Clémence Desrochers assure les illustrations et ils ont tout ce qu'il faut de naïveté, de précision, de bonheur dans le coup de crayon, de lumière dans le dessin pour nous permettre de passer d'un récit à l'autre. Une belle façon de compléter ces dix-neuf récits.

«Dimanches et jours de fête» de René Jacob est paru chez Le Loup de Gouttière.

Le monde du conte ne perd pas de sa saveur

Conrad Laforte n’en est pas à son premier ouvrage sur les contes et les histoires qui ont marqué le Québec.
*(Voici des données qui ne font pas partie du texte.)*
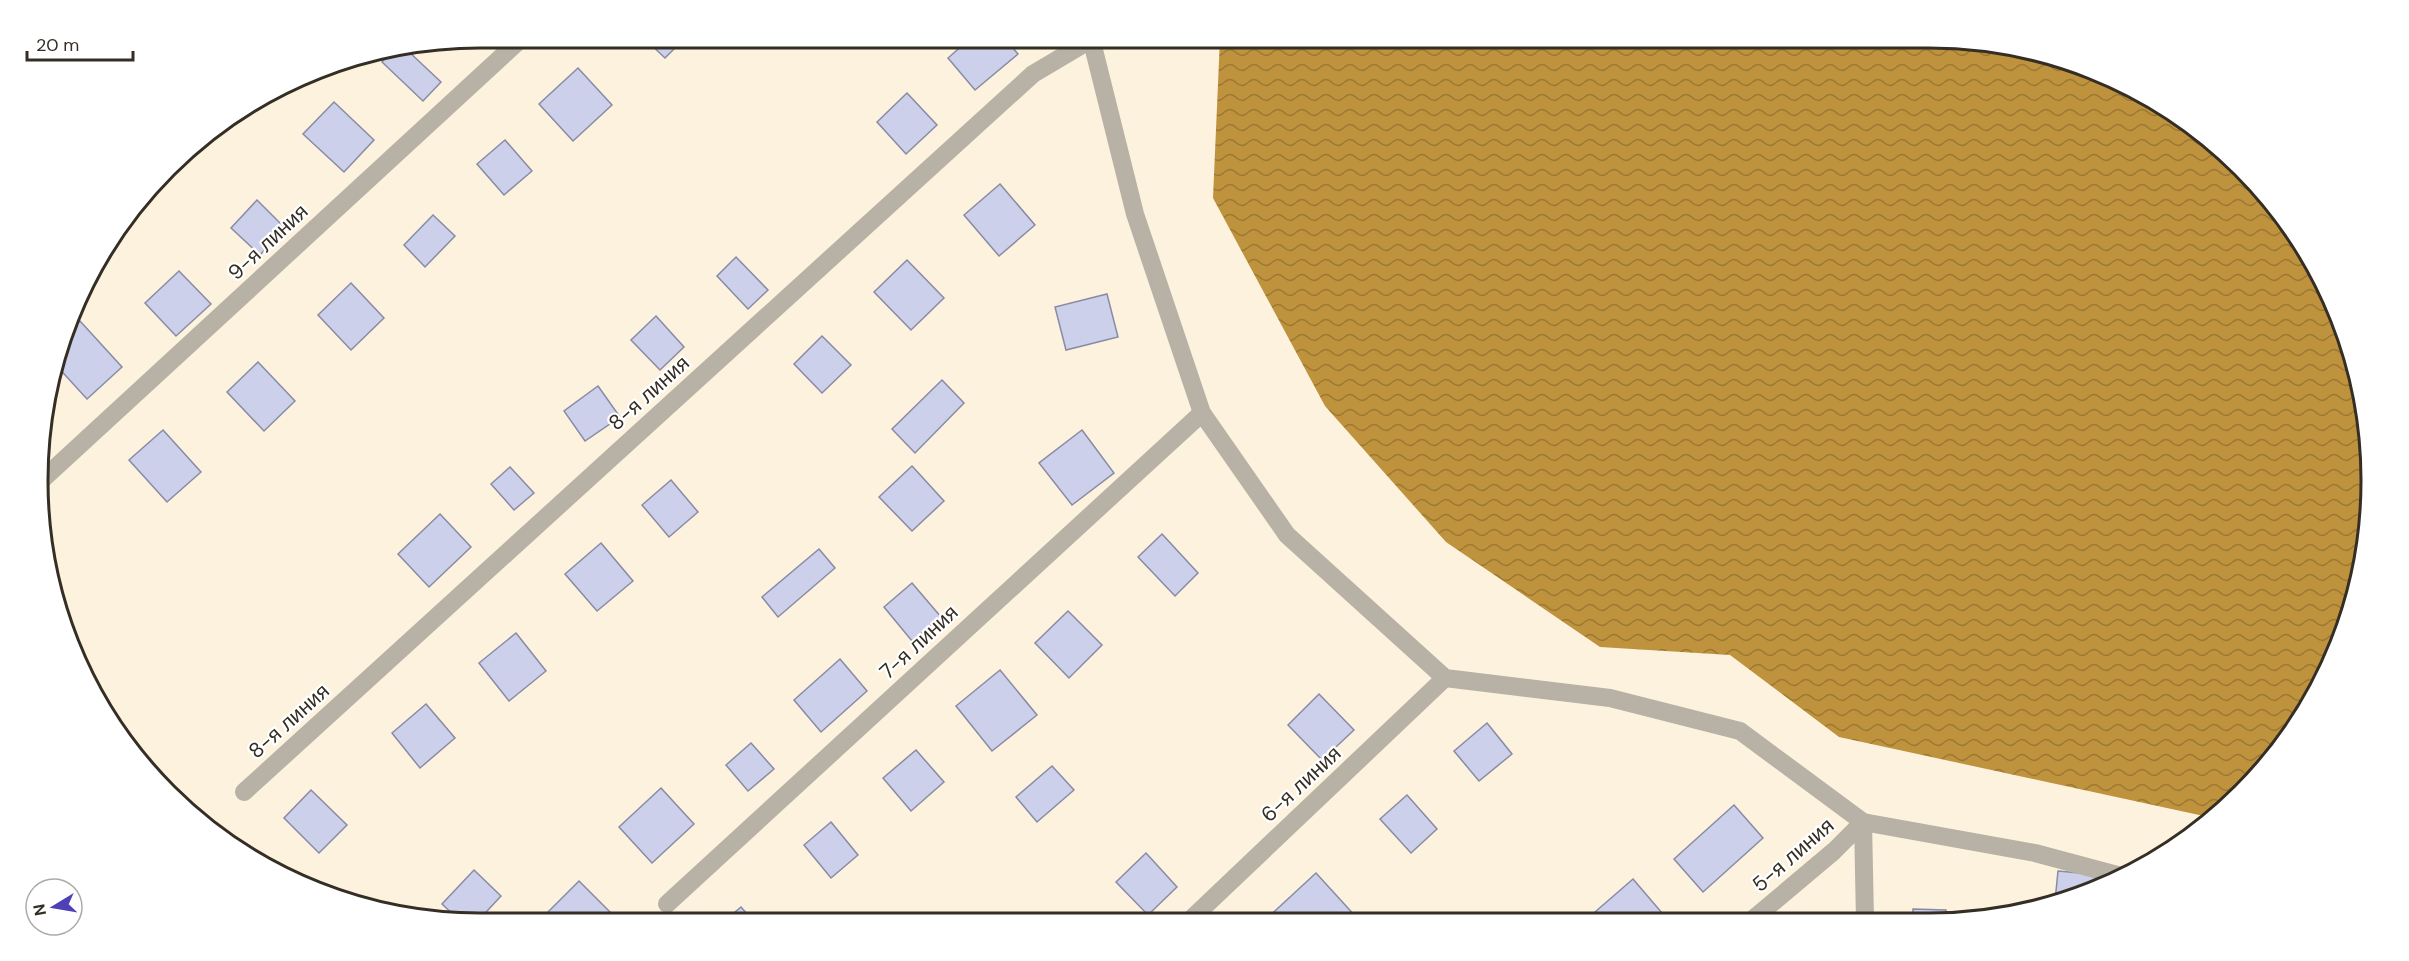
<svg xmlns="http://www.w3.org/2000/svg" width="2409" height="961" font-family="'DM Sans',sans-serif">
	<defs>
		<pattern id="water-waves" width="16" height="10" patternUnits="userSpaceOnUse" patternTransform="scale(1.5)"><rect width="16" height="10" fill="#bf933d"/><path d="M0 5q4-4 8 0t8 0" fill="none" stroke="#9c7833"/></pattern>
	</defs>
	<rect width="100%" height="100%" fill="#fdf2dd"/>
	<polygon fill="url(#water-waves)" points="1220,38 1928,38 2071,61 2150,97 2220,147 2280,211 2326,284 2356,366 2371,451 2368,538 2348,623 2297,726 2220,814 2213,818 1839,737 1730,655 1600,647 1446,542 1325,406 1213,198"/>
	<g fill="#cdd0eb" stroke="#898ba4" stroke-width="1.5">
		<polygon points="644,38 685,38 665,58"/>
		<polygon points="971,38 1004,38 1018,54 975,90 948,58"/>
		<polygon points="407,50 441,82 423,101 382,62 391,52"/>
		<polygon points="578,68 612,105 573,141 539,104"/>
		<polygon points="907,93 937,125 906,154 877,122"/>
		<polygon points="334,102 374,140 344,172 303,134"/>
		<polygon points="505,140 532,171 504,195 477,164"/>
		<polygon points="1000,184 1035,225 999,256 964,215"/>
		<polygon points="257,200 285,228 260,255 231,228"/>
		<polygon points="433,215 455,236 425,267 404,245"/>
		<polygon points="736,257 768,290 748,309 717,276"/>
		<polygon points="907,260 944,298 911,330 874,292"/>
		<polygon points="179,271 211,304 176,336 145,303"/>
		<polygon points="351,283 384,318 351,350 318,315"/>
		<polygon points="1107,294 1118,337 1066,350 1055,307"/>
		<polygon points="656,316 684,347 660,370 631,340"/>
		<polygon points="80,321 122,367 87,399 55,364 61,339"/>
		<polygon points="822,336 851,365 822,393 794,364"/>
		<polygon points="258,362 295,401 264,431 227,392"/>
		<polygon points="942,380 964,403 915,453 892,429"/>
		<polygon points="598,386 620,417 585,441 564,411"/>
		<polygon points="163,430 201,472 167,502 129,460"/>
		<polygon points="1082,430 1114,473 1072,505 1039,463"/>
		<polygon points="912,466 944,501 912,531 879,497"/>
		<polygon points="510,467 534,493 514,510 491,484"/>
		<polygon points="671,480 698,512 669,537 642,505"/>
		<polygon points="440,514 471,547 429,587 398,554"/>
		<polygon points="1162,534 1198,573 1175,596 1138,557"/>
		<polygon points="601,543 633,581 597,611 565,574"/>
		<polygon points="819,549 835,568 778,617 762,597"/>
		<polygon points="912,583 941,617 912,641 884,607"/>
		<polygon points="1068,611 1102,645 1069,678 1035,643"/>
		<polygon points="516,633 546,671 509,701 479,663"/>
		<polygon points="840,659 867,691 821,732 794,700"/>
		<polygon points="1000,670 1037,715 992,751 956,706"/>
		<polygon points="1319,694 1354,730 1322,760 1288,725"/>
		<polygon points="426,704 455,738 420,768 392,733"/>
		<polygon points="1487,723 1512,754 1479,781 1454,751"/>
		<polygon points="751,743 774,769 748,791 726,765"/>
		<polygon points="916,750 944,782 911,811 883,778"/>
		<polygon points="1052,766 1074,790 1037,822 1016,797"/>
		<polygon points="661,788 694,824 652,863 619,827"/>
		<polygon points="311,790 347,825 319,853 284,818"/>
		<polygon points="1407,795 1437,829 1411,853 1380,819"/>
		<polygon points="1734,805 1763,838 1703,892 1674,859"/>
		<polygon points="831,822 858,855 831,878 804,845"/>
		<polygon points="1146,853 1177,887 1148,915 1116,882"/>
		<polygon points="474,870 501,896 476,923 459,920 442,904"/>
		<polygon points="2058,871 2101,875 2099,889 2055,901"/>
		<polygon points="1316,873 1357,918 1354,921 1263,922"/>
		<polygon points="1633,879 1668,920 1603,921 1595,912"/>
		<polygon points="579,881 610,912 599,923 537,923"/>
		<polygon points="741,907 755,923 722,923"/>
		<polygon points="1913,909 1946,910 1946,920 1913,920"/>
	</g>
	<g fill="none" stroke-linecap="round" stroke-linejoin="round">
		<g stroke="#b7b1a6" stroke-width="18">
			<polyline points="1091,38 1135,214 1202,413 1287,535 1445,678 1610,698 1740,731 1863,822 2035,853 2121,876"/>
			<polyline points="43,479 522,38"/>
			<polyline points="244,792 1033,74 1092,39"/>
			<polyline points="1863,822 1865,920"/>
			<polyline points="667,904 1202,413"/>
			<polyline points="1752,920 1834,851 1863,822"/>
			<polyline points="1188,922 1445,678"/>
		</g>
	</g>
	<g text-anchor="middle" stroke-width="4.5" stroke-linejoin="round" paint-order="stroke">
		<g font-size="21" fill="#342e24" stroke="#fff">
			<text transform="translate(268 242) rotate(-43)" y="7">9-я линия</text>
			<text transform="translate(649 393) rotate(-42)" y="7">8-я линия</text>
			<text transform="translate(919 642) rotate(-43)" y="7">7-я линия</text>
			<text transform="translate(289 721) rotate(-42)" y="7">8-я линия</text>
			<text transform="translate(1301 784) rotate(-43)" y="7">6-я линия</text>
			<text transform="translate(1793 855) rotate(-41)" y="7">5-я линия</text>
		</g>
	</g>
	<path d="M0 0H2409V961H0ZM480 48H1929A432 432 0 0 1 2361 480V481A432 432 0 0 1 1929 913H480A432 432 0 0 1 48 481V480A432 432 0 0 1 480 48Z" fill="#fff" fill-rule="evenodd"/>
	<path fill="none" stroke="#342e24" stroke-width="3" d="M480 48H1929A432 432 0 0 1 2361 480V481A432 432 0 0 1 1929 913H480A432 432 0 0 1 48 481V480A432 432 0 0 1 480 48Z"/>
	<g transform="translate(54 907) rotate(259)"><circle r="28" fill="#ffffff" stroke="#aeaba7" stroke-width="1.5"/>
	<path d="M0-4.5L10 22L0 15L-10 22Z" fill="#4e41b8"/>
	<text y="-9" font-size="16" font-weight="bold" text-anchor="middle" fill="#342e24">N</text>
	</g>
	<path d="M27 51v9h106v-9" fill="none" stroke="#342e24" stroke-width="3"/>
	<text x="36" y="51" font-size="18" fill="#342e24" stroke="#ffffff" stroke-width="4.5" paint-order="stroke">20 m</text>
</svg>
Voilà qu’il récidive avec une nouvelle mouture de «Contes traditionnels du Saguenay», une région qu’il a visitée magnétophone à la main, dans les années cinquante, alors que la télévision et les moyens de communications n’avaient pas encore tué tout à fait l’art de la parole. Conrad Laforte s’est arrêté dans le Haut-Saguenay, a côtoyé dame Mélanie Houde, veuve de Grégoire Côté de L’Anse-Saint-Jean, Johnny Lavoie, Joe Boudreault et Ernest Gagné.
Tout en établissant les origines et les types de contes qu’il nous présente, le folkloriste sait ne pas gâcher notre plaisir. Juste ce qu’il faut d’informations pour nous guider dans le récit et les origines du conte. Assez fascinant de voir que les conteurs du Haut-Saguenay se réfèrent à une longue tradition présente un peu partout dans le monde. Certains récits remontant avant Jésus-Christ. Phénomène de société où l’oralité jouait un grand rôle, ces histoires colligées par Conrad Laforte se lisent avec plaisir.

Mémoire

Et comment ne pas être impressionné par la mémoire d’Ernest Gagné qui, avec «La reine blanche», a su tenir en haleine son auditeur pendant plus de trois heures. Véritable roman à rebondissements, jamais l’intérêt ne s’émousse dans cette histoire incroyable. La retranscription honnête, sans pour autant oublier la saveur et le pittoresque de l’oralité, est un véritable cadeau. Travail de mémoire sur une tradition oubliée ou presque, travail de respect qui nous ramène un monde où il était possible de voyager dans les royaumes du ciel et de la terre.
Fascinant aussi de constater comment le milieu est parvenu à transformer un conte. Les rois et les reines de dame Grégoire Côté et d’Ernest Gagné ressemblent plus à de prospères cultivateurs qu’à de véritables têtes couronnées. Les conteurs ne pouvant parler que de l’univers qu’ils connaissaient. 
Un livre nécessaire, intelligent, bien présenté, avec des illustrations qui ont juste ce qu’ils faut de naïf et de fraîcheur pour nous pousser dans un monde où tout est possible. Parce que, à cette époque, il suffisait d’avoir du courage, de la ruse et de la patience pour vaincre. Un très beau cadeau de Conrad Laforte.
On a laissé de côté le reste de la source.